Let me back up for those of you who are wondering what the heck I am talking about. You see, a few years ago, my husband was in a pretty bad accident. With multiple breaks and a crushed helmet, he was lucky compared to some. Without the helmet, he likely would have been a vegetable or dead. Sure, we know people who have suffered much worse, but this was more the last straw after a series of accidents over the long term. Bill hung his bike on the rack and that was it.

We were lucky our daughter showed little interest in riding, and she never pleaded the cause. It is easy to say no when no one is asking. Our son is entirely different. He’s been asking for a bike for years. I mean that with the legitimate literal use of the word “years”. We’ve said no over and over again, making it clear to anyone who asks that it is our decision, as his parents, that he doesn’t get to ride a bike.

People’s reactions have been mixed. I’ve had other parents in my face with how wrong it is to withhold the joy of riding a bike from our son. I’ve had other people shrug and look at us like we are lunatics but not say anything. I’ve run into blank stares, as if the concept wasn’t something easy to grasp. And, then there is our son who has been begging, lobbying, and annoying us about it every chance he gets. A couple of months ago, I was beginning to waiver. It was more about the forbidden fruit and how keeping him off a bike and the arguments around the bike were getting to be more a problem then letting him actually get a bike.

Between my own “meh” attitude and the difficult fact that we do not live in bike-safe territory, it is not just getting a bike.

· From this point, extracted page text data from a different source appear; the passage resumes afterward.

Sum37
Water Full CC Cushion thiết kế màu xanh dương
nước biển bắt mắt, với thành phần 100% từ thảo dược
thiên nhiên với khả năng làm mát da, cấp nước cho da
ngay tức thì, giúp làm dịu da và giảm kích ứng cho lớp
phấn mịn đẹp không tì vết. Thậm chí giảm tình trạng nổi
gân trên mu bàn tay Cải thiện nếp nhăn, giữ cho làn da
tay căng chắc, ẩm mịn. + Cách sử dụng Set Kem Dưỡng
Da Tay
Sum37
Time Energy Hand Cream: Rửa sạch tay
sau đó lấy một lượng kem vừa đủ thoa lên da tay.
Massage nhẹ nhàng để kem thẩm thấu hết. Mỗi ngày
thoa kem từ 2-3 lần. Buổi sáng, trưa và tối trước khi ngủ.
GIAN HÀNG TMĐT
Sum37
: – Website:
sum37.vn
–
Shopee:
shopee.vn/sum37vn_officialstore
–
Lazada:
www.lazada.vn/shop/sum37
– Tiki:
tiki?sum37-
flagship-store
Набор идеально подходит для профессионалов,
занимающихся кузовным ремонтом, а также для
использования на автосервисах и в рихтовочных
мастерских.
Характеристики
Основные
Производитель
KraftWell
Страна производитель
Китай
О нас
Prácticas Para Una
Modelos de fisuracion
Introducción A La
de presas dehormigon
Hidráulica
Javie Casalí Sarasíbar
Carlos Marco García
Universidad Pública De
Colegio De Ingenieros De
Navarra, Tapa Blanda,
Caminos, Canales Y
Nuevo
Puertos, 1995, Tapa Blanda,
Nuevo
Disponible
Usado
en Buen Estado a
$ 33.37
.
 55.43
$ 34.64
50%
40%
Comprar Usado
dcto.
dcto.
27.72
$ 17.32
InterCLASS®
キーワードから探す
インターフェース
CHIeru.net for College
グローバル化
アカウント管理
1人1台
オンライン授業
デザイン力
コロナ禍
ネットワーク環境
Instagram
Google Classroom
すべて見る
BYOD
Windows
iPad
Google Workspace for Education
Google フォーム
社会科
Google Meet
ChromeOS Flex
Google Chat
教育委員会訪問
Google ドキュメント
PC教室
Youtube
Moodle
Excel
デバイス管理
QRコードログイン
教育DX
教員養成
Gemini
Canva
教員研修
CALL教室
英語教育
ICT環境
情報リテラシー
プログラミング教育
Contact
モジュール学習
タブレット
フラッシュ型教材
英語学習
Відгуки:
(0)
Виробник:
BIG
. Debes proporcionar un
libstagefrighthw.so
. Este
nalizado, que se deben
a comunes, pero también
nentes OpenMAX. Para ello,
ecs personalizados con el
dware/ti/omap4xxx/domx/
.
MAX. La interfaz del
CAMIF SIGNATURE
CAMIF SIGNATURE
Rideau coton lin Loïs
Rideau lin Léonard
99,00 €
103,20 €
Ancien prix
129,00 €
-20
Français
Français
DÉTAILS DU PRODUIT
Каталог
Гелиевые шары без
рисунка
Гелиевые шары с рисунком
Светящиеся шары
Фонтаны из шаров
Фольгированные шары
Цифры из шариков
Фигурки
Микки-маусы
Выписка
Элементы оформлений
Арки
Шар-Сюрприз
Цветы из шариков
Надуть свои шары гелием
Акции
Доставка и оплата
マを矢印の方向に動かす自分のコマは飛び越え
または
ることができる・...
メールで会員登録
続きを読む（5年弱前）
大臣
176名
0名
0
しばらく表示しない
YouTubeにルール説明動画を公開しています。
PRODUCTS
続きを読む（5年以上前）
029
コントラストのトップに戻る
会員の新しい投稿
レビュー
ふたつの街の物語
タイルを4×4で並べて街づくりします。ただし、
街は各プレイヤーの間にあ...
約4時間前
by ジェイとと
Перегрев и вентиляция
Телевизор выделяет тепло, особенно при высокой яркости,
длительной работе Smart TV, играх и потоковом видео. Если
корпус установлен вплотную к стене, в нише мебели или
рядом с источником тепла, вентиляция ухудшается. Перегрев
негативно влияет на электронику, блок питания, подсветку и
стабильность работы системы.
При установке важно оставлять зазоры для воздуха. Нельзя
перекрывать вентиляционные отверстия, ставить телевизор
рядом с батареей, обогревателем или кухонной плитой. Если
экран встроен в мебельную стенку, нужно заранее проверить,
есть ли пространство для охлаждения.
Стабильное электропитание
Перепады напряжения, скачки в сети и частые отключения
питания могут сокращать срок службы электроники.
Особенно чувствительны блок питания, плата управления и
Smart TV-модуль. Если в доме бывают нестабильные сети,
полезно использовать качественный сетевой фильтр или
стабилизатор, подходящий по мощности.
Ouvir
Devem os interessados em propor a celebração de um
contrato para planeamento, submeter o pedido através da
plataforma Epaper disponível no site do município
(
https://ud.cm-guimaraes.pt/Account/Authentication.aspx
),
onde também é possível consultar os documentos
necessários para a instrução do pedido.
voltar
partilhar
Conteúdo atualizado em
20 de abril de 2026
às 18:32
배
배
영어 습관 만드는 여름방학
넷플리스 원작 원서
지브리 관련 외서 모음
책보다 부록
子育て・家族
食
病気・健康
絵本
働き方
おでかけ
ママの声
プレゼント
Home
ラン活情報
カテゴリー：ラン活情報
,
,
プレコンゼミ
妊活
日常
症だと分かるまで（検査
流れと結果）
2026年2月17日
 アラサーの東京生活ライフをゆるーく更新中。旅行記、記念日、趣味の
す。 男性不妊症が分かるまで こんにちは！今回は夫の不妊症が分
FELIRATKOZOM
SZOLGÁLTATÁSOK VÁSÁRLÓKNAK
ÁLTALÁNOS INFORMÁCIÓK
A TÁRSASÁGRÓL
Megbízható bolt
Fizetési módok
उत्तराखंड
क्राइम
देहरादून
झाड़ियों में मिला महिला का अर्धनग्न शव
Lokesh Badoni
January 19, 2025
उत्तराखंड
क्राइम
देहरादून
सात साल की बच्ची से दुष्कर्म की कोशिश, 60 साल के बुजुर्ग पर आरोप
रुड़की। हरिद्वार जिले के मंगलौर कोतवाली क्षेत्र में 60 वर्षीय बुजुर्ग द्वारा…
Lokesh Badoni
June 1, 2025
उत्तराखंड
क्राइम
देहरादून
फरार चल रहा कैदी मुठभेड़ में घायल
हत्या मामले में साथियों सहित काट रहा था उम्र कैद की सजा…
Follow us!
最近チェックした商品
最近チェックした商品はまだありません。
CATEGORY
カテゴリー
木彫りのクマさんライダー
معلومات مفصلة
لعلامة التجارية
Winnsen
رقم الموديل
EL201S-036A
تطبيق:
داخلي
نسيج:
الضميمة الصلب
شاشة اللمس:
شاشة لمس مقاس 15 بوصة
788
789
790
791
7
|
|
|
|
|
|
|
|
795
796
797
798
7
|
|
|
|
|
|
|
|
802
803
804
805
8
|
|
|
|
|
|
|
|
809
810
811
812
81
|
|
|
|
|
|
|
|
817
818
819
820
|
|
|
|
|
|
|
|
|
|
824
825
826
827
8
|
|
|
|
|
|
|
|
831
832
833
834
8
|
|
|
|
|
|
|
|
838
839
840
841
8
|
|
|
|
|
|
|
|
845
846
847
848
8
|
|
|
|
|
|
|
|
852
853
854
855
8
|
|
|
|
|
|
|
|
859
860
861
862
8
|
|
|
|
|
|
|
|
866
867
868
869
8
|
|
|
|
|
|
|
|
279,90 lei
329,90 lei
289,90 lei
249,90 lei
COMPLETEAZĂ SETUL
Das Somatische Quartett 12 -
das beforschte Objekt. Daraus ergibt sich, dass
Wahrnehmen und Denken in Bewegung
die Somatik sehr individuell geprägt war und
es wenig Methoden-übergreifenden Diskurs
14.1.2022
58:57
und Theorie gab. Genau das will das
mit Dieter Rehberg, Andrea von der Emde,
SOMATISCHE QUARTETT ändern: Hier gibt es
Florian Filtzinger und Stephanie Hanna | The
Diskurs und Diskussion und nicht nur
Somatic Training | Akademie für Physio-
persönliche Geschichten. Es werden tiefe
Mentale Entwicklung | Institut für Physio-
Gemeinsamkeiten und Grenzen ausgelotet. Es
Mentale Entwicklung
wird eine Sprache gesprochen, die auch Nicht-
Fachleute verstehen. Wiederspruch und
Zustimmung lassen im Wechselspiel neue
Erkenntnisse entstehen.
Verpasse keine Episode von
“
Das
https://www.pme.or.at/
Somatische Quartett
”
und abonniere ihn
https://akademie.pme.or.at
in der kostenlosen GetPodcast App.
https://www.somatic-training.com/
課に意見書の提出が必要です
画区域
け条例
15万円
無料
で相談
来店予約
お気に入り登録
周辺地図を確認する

It is getting the bike and him to a safe place where he can ride away from heavy traffic. This means bike, plus our time–our time doing something that we don’t really want to do. In spite of the various mental hurdles, I was making preparations to do my own lobbying for a bike for his 11th birthday in September.

Then, a few weeks ago, he went off with his grandparents to Pennsylvania. While there, they bought him a bike to use on the lonely road near the family home. The genie, as it were, was out of the bottle, and my son was smitten. Even after he fell and had bloody flaps of skin on elbow and knee, he was back on the bike right away. He rode as much as he could while there and returned home with renewed vigor in his plans to beat us down.

He started in right away with an overt wailing martyrdom “I love riding, and I’ll never get to do it again….” But, underneath that loud and obnoxious statement, I saw a sincere grief in his watering eyes and quivering lower lip. He had experienced something new, wonderful and freeing. Anyone who’s ridden a bike knows what the sensation is like. I ached for him more once he knew what it was he was missing. The hypothetical loss of something fun and wonderful had turned real. Before, he just thought he would like it. Now, he knew it.

After much discussion, we decided to bend. A lot. I took my own bike in for a tune-up. We bought him a bike. Bill is looking at getting himself a new bike–his old one long ago gifted to a friend. Add in a new hitch and rack for my car to make it easier to get someplace where we can safely ride, and we have a new family activity to “enjoy.” Given that the big girl is on her way out of the country, she can’t really complain that we aren’t including her in something she has no desire to do anyway. That old saying, “If you can’t beat then, join them” is living pretty large around here.